In general, we believe that a request for a business review letter would not be of significant assistance to the Association unless (1) a proposed activity presents particularly difficult antitrust questions, (2) the proposal is concrete and (3) the effects of the activity can be predicted with relative certainty.

Conclusion

This memorandum is intended to provide only general guidelines for the conduct of the Association's activities. Because an intent to violate the antitrust laws is not necessary to establish antitrust liability, and since the antitrust laws are confusing and the circumstances in which antitrust questions can arise are numerous, we recommend that advice be requested on specific activities of the Association when they are proposed and as they move through each stage to completion.


Questions regarding this memorandum may be directed to Robert A. McTamaney of our New York Office; (212) 732-3200; mctamaney@clm.com.

Endnotes
1. The phrase "whose law" is intended to include not only a country's domestic antitrust law, but also all international agreements and other binding obligations to which that country and the United States are parties.

2. The Justice Department did not issue new guidelines in the wake of The National Cooperative Research Act of 1984, nor has it announced an intention to publish guidelines applicable to The National Cooperative Research and Production Act of 1993.

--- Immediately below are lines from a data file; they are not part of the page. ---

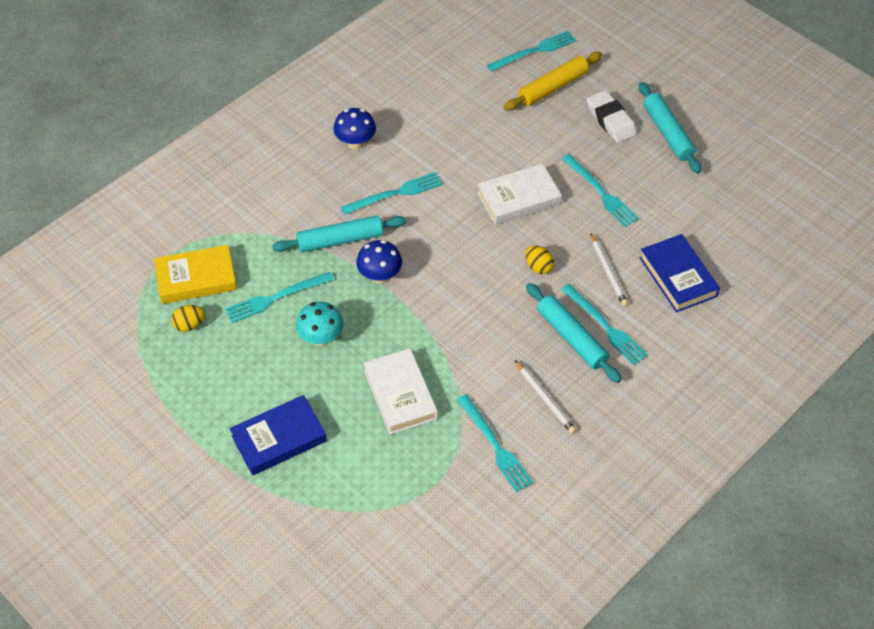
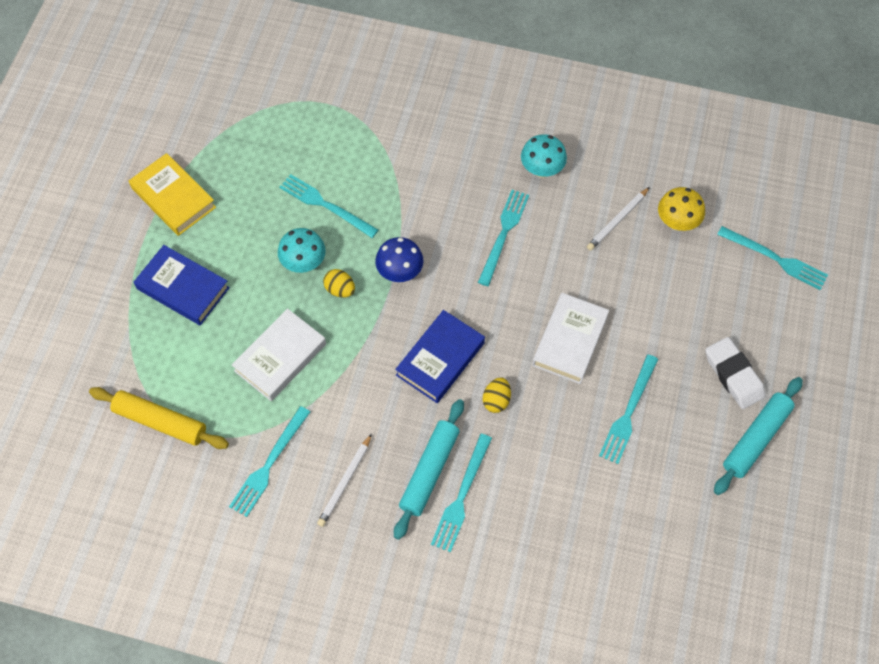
camera: 60 degrees right, 10 degrees up
yellow book [154,245,237,304] -> yellow book moved to [129,153,216,236]
yellow egg [171,305,205,332] -> yellow egg moved to [323,269,355,298]
turquoise rolling pin [272,215,407,252] -> none
blue mushroom [333,108,376,150] -> turquoise mushroom [521,134,567,178]
turquoise fork [340,172,443,215] -> turquoise fork turned 105 degrees counterclockwise [478,190,529,286]
white book [477,163,562,225] -> white book turned 75 degrees clockwise [532,293,609,384]
yellow rolling pin [504,52,602,111] -> yellow rolling pin moved to [89,387,229,449]
white eraser [587,90,637,143] -> white eraser turned 60 degrees counterclockwise [706,337,766,409]
white pencil [591,234,628,306] -> white pencil moved to [587,187,650,251]
blue book [639,234,720,313] -> blue book moved to [395,310,485,403]
none -> yellow mushroom [658,187,705,231]

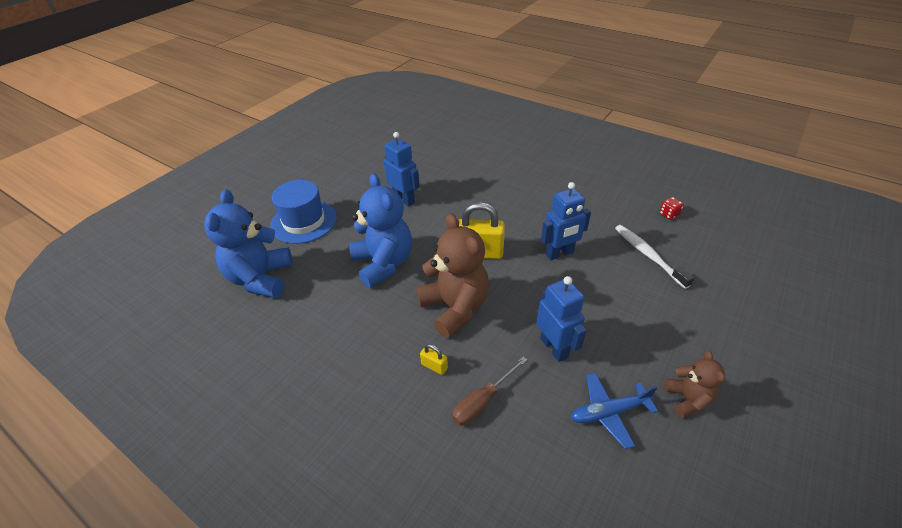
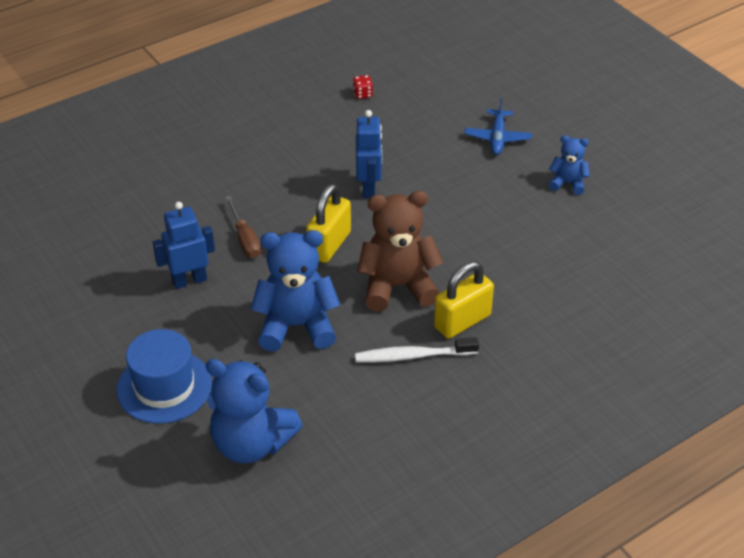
camera: 70 degrees left, 0 degrees up
yellow padlock [420,344,448,375] -> yellow padlock [434,262,494,339], size x2.17
brown screwdriver [452,356,527,426] -> brown screwdriver moved to [225,196,261,258]
blue robot [537,276,587,362] -> none
blue plane [571,373,658,449] -> blue plane moved to [465,98,532,155]
white toothbrush [615,225,694,289] -> white toothbrush moved to [355,337,479,362]
brown teddy bear [664,350,725,418] -> blue teddy bear [549,135,590,195]

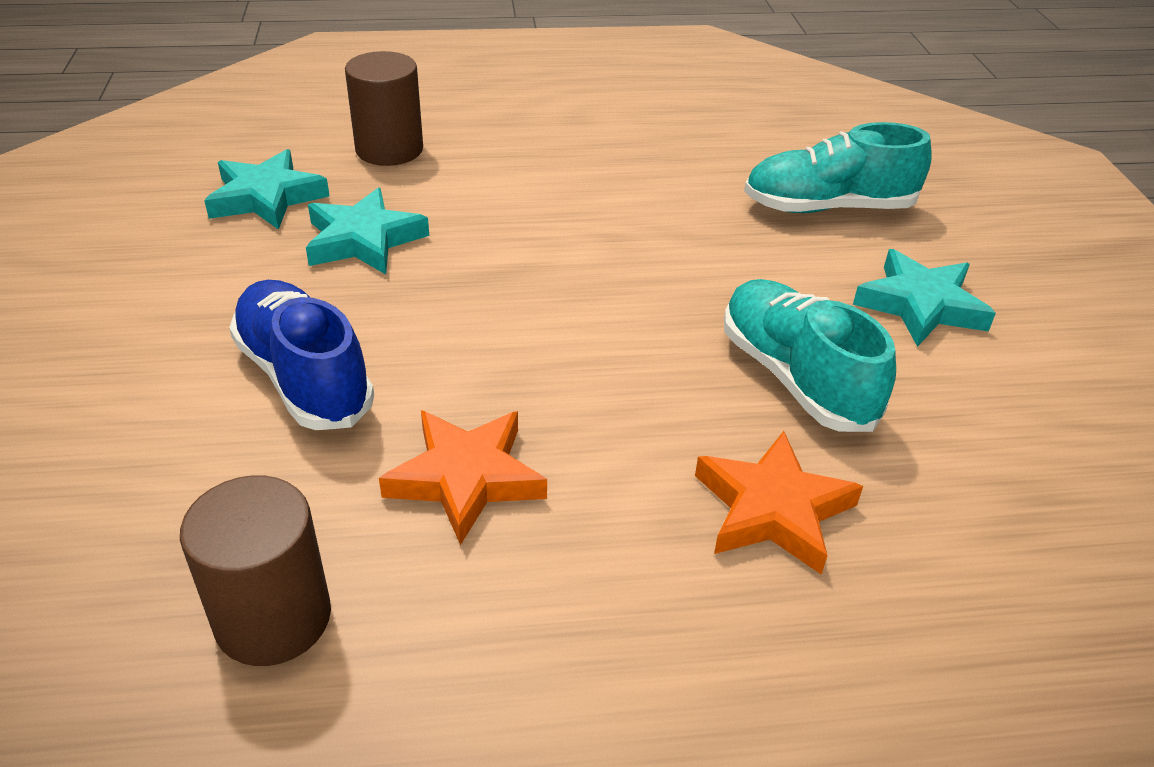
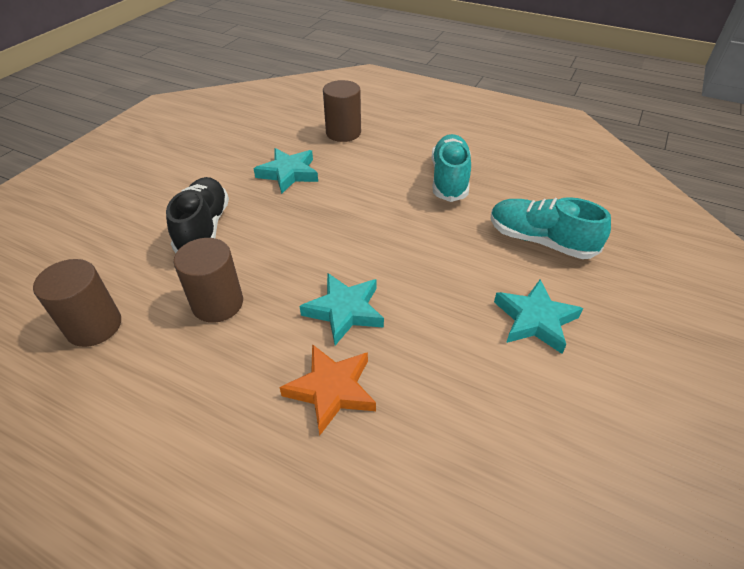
camera: 35 degrees right, 5 degrees up
turquoise star [204,149,330,230] -> turquoise star moved to [300,273,384,345]
blue shoe [229,280,374,430] -> black shoe [166,177,229,253]
orange star [379,410,547,545] -> brown cylinder [173,238,243,323]
turquoise shoe [724,279,896,432] -> turquoise shoe moved to [432,134,471,202]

3. The DOJ has maintained that R&D ventures may become anticompetitive if a substantial portion of relevant market competitors participate in the venture and rely on it as their sole or primary source of research. The anticompetitive effect of such over-inclusiveness is that the venture may inhibit innovation that otherwise would flourish. Thus the Act aims to maintain multiple sources of independent research, comparable in technological capability.

4. Products liability questions can also be raised. See note 5 below.

5. As the law of products liability currently stands, an organization that establishes standards can be liable to persons injured by the failure of a produce that conforms to the standards if the organization was negligent in fixing the standards. The general trend of products liability law is always toward stricter standards of care.